Евгений медленно поднялся. Он шагнул к брату. Лезвие бритвы полоснуло свет.
― Не бойся, ― прошептал он, приближая мёртвое лицо к живому. ― Я возьму немного. Совсем немного. Каплю. Чтобы склеить то, что разорвано.
Он провёл лезвием по своей пустой груди, и оттуда, из раны, потянуло невыносимым холодом и запахом тлена. Затем он приставил бритву к виску Егора.
Марфа закричала. Пашка, выскочивший на крик из-за печки, зажмурился.
Лезвие кольнуло кожу. Потекла тёплая струйка крови.
Но боли не было. Вместо боли Егора Кузьмича накрыло странное чувство ― лёгкости, освобождения. В голове прояснилось, грудь расправилась. Галстук, который душил его весь вечер, вдруг перестал давить.
Евгений отстранился. На его мёртвом лице появилось подобие покоя. Чёрные глаза посветлели, в них мелькнуло что-то человеческое, живое.
― Спасибо, брат, ― сказал он тихо. ― Я свободен.

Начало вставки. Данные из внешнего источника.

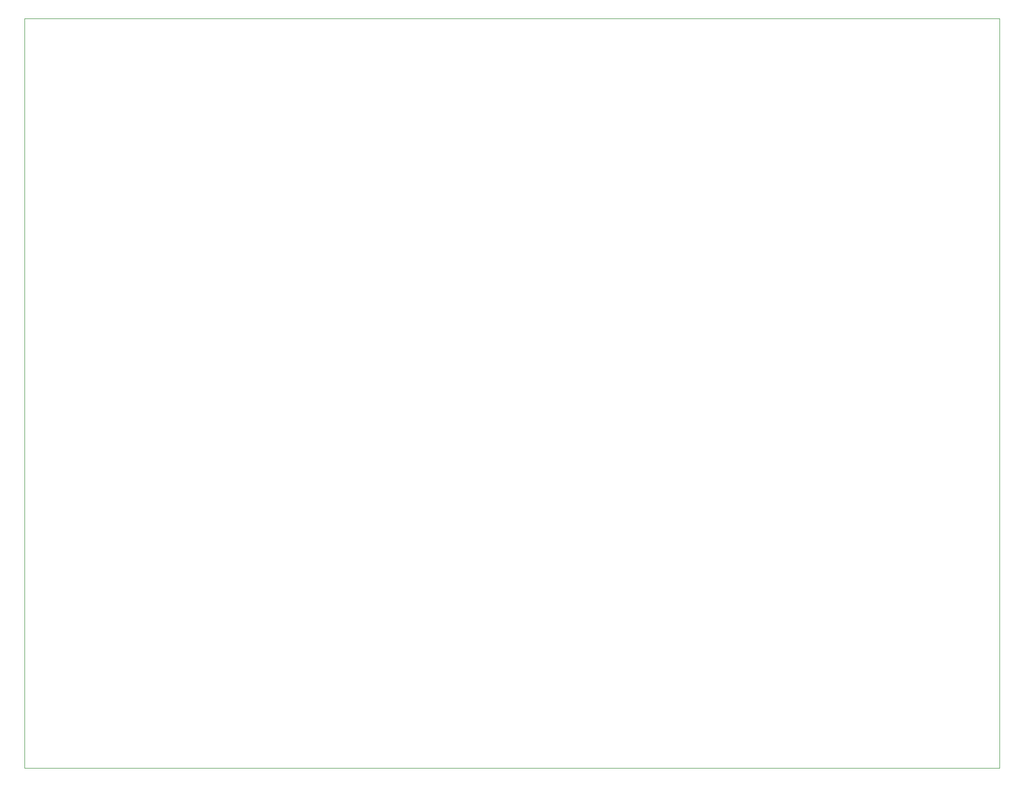
<source format=gm1>
G04 #@! TF.GenerationSoftware,KiCad,Pcbnew,8.0.7*
G04 #@! TF.CreationDate,2025-01-13T21:04:32-08:00*
G04 #@! TF.ProjectId,Ouroboros,4f75726f-626f-4726-9f73-2e6b69636164,rev?*
G04 #@! TF.SameCoordinates,Original*
G04 #@! TF.FileFunction,Profile,NP*
%FSLAX46Y46*%
G04 Gerber Fmt 4.6, Leading zero omitted, Abs format (unit mm)*
G04 Created by KiCad (PCBNEW 8.0.7) date 2025-01-13 21:04:32*
%MOMM*%
%LPD*%
G01*
G04 APERTURE LIST*
G04 #@! TA.AperFunction,Profile*
%ADD10C,0.050000*%
G04 #@! TD*
G04 APERTURE END LIST*
D10*
X450850000Y-247650000D02*
X285750000Y-247650000D01*
X450850000Y-120650000D02*
X450850000Y-247650000D01*
X285750000Y-247650000D02*
X285750000Y-120650000D01*
X285750000Y-120650000D02*
X450850000Y-120650000D01*
M02*

</source>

Он положил бритву на стол, рядом с пустым блюдом. Поправил чёрное пальто, подхватил саквояж и, не оглядываясь, пошёл к двери. Дверь распахнулась сама собой, впуская тучу снега.
― Женя! ― крикнул Егор Кузьмич, бросаясь следом. ― Не уходи! Останься!
Он выбежал на крыльцо.
Метель стихла. Абсолютно. Не падало ни снежинки. Небо было чистым, звёздным, и мороз кусал за щёки. На белом, девственном снегу не было никаких следов. Только ровная, нетронутая гладь, уходящая к чёрной стене леса.
Егор Кузьмич стоял на крыльце, прижимая руку к виску, с которого стекала тонкая струйка крови. Он смотрел в пустоту и чувствовал, как тяжесть, жившая в нём десять лет, исчезла навсегда, уйдя вместе с братом в ту самую стынь, из которой тот пришёл.
В доме тихо плакала Марфа. На столе, рядом с отцовской бритвой, лежал маленький, завёрнутый в промасленную бумагу, металлический конструктор. Для Пашки.